:: Required work ::
With the pictures omitted, repeat exactly the lines below starting with the line that has "Annotated regions visible" and going on through the line that has "Breast MRI (dynamic contrast-enhanced), one axial slice. Slice".

:: Excerpted data ::
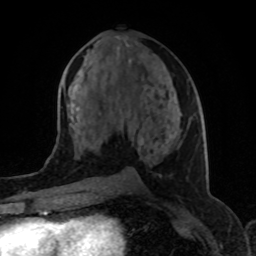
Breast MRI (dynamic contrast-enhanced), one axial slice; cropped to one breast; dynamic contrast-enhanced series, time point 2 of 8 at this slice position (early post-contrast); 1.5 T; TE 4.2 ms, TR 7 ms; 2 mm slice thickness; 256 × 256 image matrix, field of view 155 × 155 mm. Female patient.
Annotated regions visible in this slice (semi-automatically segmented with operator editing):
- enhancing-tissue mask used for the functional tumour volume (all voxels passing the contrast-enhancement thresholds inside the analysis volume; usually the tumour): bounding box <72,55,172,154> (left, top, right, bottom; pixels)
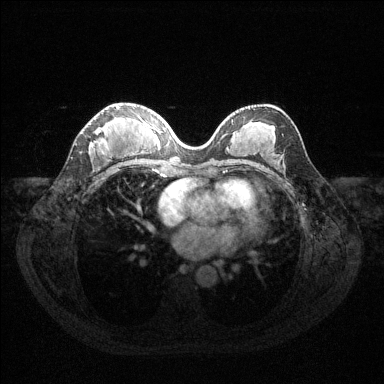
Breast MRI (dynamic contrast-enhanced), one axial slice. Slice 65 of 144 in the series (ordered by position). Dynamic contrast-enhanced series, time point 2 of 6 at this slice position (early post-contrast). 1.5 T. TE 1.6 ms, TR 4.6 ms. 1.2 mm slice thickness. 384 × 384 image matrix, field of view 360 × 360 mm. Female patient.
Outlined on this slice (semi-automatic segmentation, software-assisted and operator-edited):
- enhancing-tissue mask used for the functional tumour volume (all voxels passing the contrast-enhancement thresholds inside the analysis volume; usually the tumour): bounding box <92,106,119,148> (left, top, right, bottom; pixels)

--

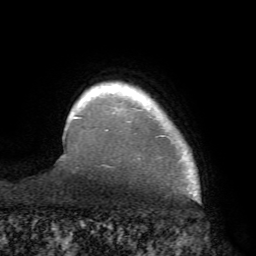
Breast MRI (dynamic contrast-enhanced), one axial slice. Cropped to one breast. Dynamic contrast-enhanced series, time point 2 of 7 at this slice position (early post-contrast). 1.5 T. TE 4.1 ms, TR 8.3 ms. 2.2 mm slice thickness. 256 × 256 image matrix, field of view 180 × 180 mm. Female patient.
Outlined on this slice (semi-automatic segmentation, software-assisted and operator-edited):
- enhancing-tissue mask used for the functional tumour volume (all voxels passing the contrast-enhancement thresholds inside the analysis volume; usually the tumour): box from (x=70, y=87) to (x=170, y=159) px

==

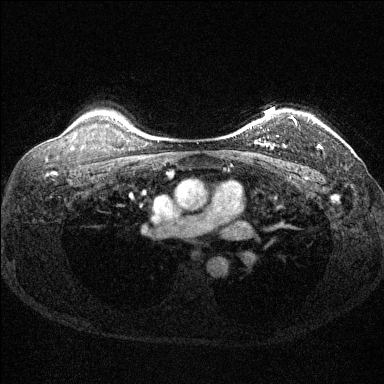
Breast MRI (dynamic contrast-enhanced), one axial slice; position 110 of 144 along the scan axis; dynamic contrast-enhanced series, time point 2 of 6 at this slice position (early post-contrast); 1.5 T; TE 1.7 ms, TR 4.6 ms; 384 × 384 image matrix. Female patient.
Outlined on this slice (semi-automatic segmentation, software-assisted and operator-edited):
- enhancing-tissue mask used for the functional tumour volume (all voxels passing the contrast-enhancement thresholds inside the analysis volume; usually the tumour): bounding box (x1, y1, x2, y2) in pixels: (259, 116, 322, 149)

:: Reply ::
Annotated regions visible in this slice (semi-automatically segmented with operator editing):
- enhancing-tissue mask used for the functional tumour volume (all voxels passing the contrast-enhancement thresholds inside the analysis volume; usually the tumour): bounding box <72,55,172,154> (left, top, right, bottom; pixels)
Breast MRI (dynamic contrast-enhanced), one axial slice. Slice 65 of 144 in the series (ordered by position). Dynamic contrast-enhanced series, time point 2 of 6 at this slice position (early post-contrast). 1.5 T. TE 1.6 ms, TR 4.6 ms. 1.2 mm slice thickness. 384 × 384 image matrix, field of view 360 × 360 mm. Female patient.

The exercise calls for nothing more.